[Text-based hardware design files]
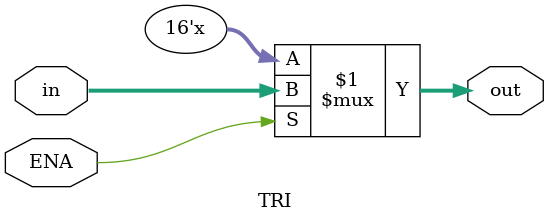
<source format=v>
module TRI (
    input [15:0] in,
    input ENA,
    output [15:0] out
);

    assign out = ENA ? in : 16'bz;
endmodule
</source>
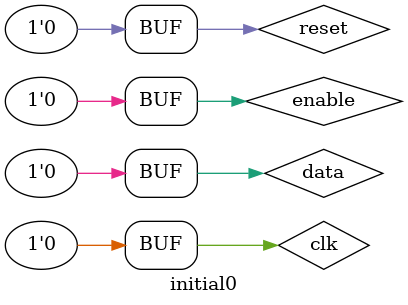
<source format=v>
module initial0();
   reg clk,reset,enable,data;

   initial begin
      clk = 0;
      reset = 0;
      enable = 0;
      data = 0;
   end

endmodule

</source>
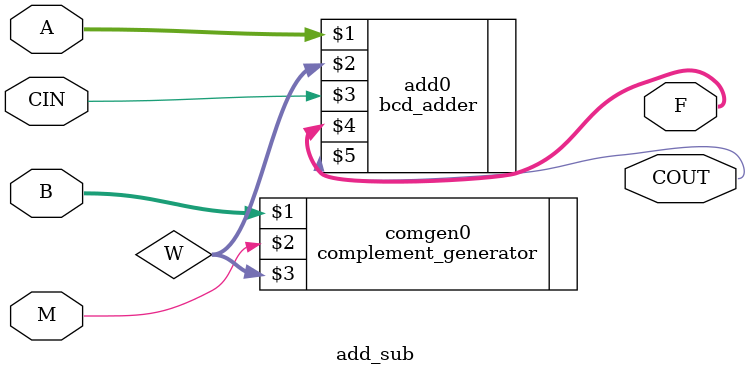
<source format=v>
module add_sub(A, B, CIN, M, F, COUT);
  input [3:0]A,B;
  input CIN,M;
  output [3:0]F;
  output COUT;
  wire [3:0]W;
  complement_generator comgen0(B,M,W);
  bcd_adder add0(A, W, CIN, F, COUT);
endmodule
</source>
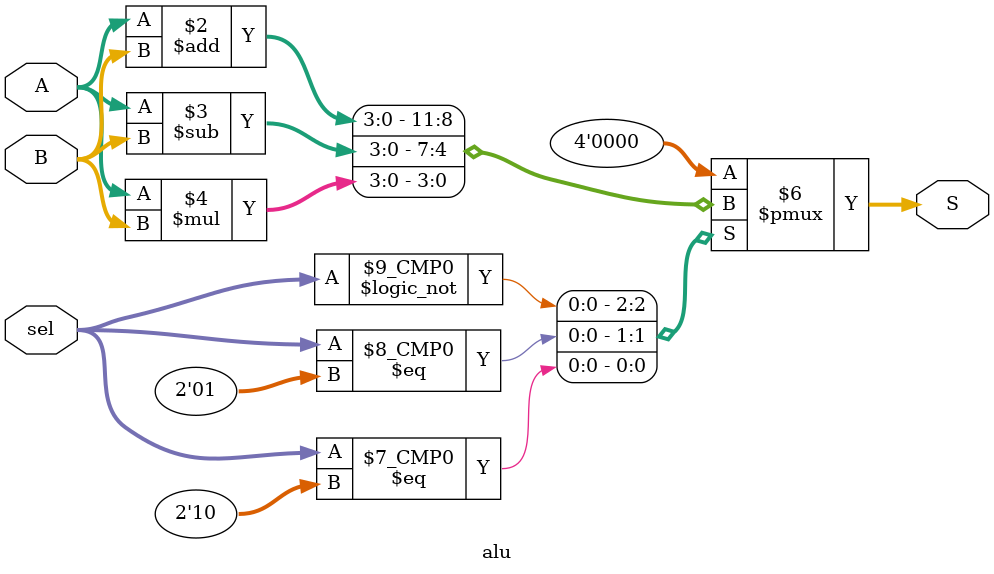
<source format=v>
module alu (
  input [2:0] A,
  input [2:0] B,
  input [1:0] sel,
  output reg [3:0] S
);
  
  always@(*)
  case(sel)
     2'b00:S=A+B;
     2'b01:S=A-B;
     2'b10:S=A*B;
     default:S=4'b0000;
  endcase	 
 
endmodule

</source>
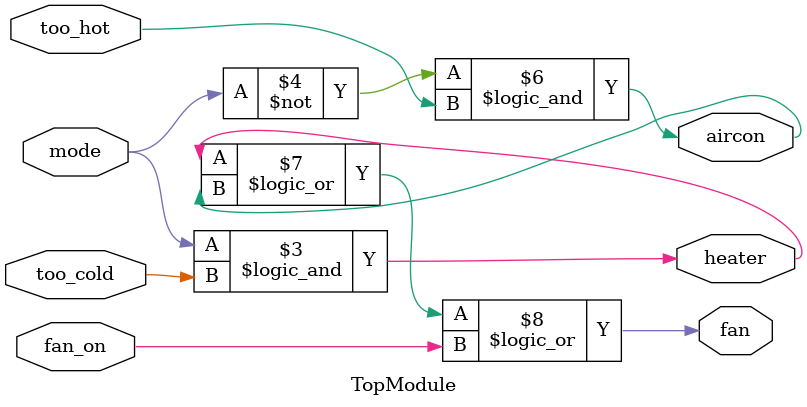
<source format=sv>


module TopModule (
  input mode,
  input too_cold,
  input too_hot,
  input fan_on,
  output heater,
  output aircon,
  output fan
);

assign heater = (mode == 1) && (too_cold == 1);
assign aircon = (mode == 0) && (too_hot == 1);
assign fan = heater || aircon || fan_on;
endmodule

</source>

- [WORK ITEM]:
What you return must match each record exactly and contain no images.

- [TASK RESULT]:
<source format=v>
module TRI (
    input [15:0] in,
    input ENA,
    output [15:0] out
);

    assign out = ENA ? in : 16'bz;
endmodule
</source>
<source format=v>
module initial0();
   reg clk,reset,enable,data;

   initial begin
      clk = 0;
      reset = 0;
      enable = 0;
      data = 0;
   end

endmodule

</source>
<source format=v>
module add_sub(A, B, CIN, M, F, COUT);
  input [3:0]A,B;
  input CIN,M;
  output [3:0]F;
  output COUT;
  wire [3:0]W;
  complement_generator comgen0(B,M,W);
  bcd_adder add0(A, W, CIN, F, COUT);
endmodule
</source>
<source format=v>
module alu (
  input [2:0] A,
  input [2:0] B,
  input [1:0] sel,
  output reg [3:0] S
);
  
  always@(*)
  case(sel)
     2'b00:S=A+B;
     2'b01:S=A-B;
     2'b10:S=A*B;
     default:S=4'b0000;
  endcase	 
 
endmodule

</source>
<source format=sv>


module TopModule (
  input mode,
  input too_cold,
  input too_hot,
  input fan_on,
  output heater,
  output aircon,
  output fan
);

assign heater = (mode == 1) && (too_cold == 1);
assign aircon = (mode == 0) && (too_hot == 1);
assign fan = heater || aircon || fan_on;
endmodule

</source>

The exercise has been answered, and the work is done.